**TEXT PASSAGE:**
What’s the point of chastity?

For a long time, the only thing I really knew chastity to look like was not having sex. Then for sure I was doing it right, right?

I realized that only goes so far because my ‘no’ to sex only leaves me practicing abstinence. And quite honestly, anyone can abstain from sex for many reasons; no one to have it with, not in the mood, or obedience to religion. Abstaining is mediocre. Just because you’re abstaining from something, doesn’t mean you’re saying “yes” to anything great either.

So here I was left thinking; “I don’t want to say no to something that my faith teaches is glorifying and beautiful.” That ‘no’ engraved a negative, puritan idea in my mind. So I asked myself, “what does chastity really let me do?”

Have Freedom.

Freedom to love others intimately without thinking it has to be sexual. Freedom from shame or guilt. Freedom to never feel used or use someone. Freedom to never underestimate my beauty and to wait for the person worthy enough of my body.

**INSTRUCTIONS:**
1. Rewrite the paragraph in the chastity piece that begins "Freedom to love others intimately" as a short bulleted list, keeping its main points.
2. Return word for word everything in the chastity piece from "I realized that" down to "Have Freedom.".

**EXTRACTED RECORDS:**
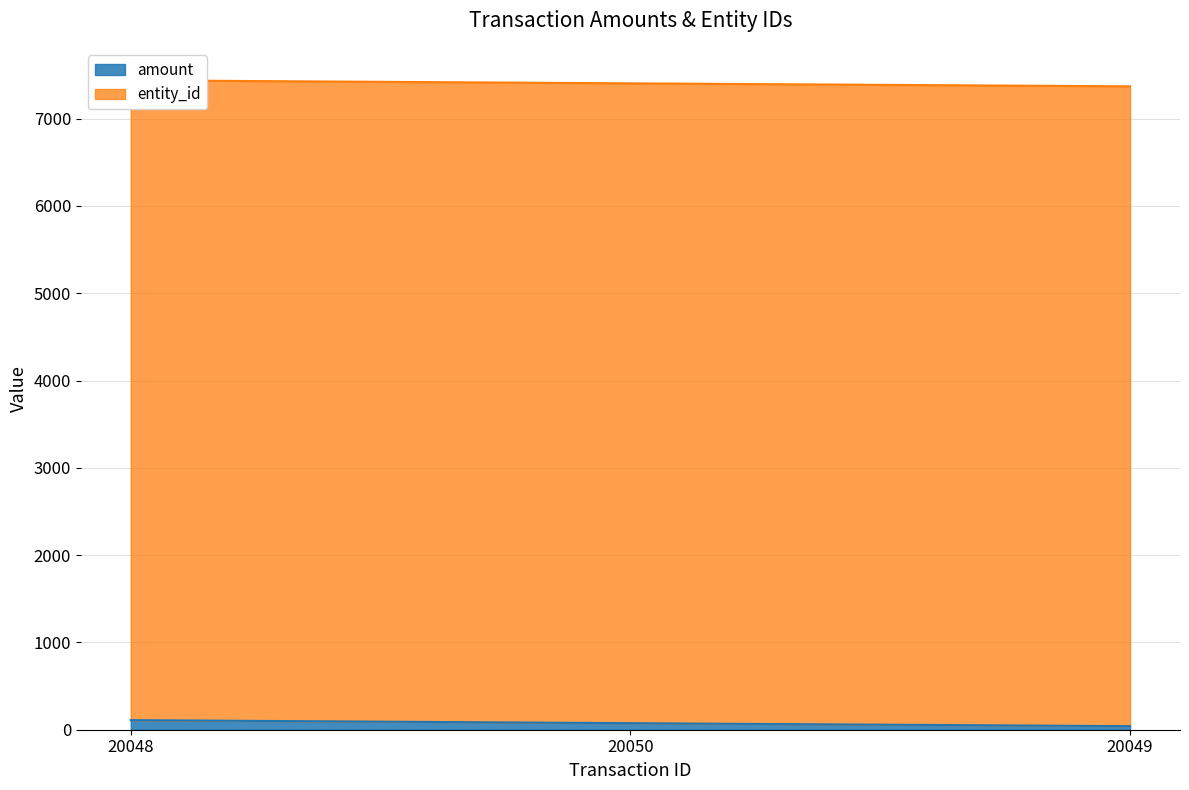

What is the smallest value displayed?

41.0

* * *

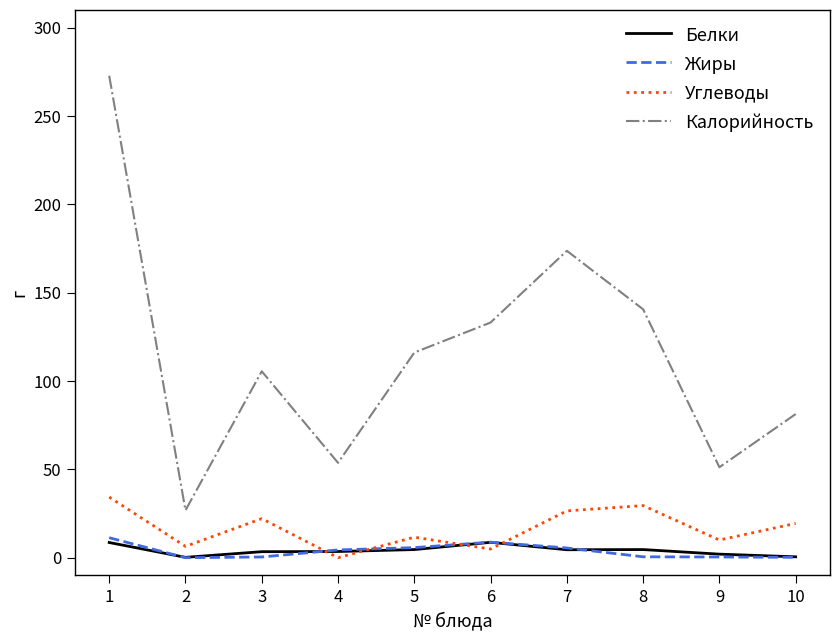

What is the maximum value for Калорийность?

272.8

**RESPONSES PER TASK:**
1.
- Freedom to love others intimately without it having to be sexual
- Freedom from shame or guilt
- Freedom to never feel used or use someone
- Freedom to never underestimate my beauty and to wait for the person worthy of my body

2.
I realized that only goes so far because my ‘no’ to sex only leaves me practicing abstinence. And quite honestly, anyone can abstain from sex for many reasons; no one to have it with, not in the mood, or obedience to religion. Abstaining is mediocre. Just because you’re abstaining from something, doesn’t mean you’re saying “yes” to anything great either.

So here I was left thinking; “I don’t want to say no to something that my faith teaches is glorifying and beautiful.” That ‘no’ engraved a negative, puritan idea in my mind. So I asked myself, “what does chastity really let me do?”

Have Freedom.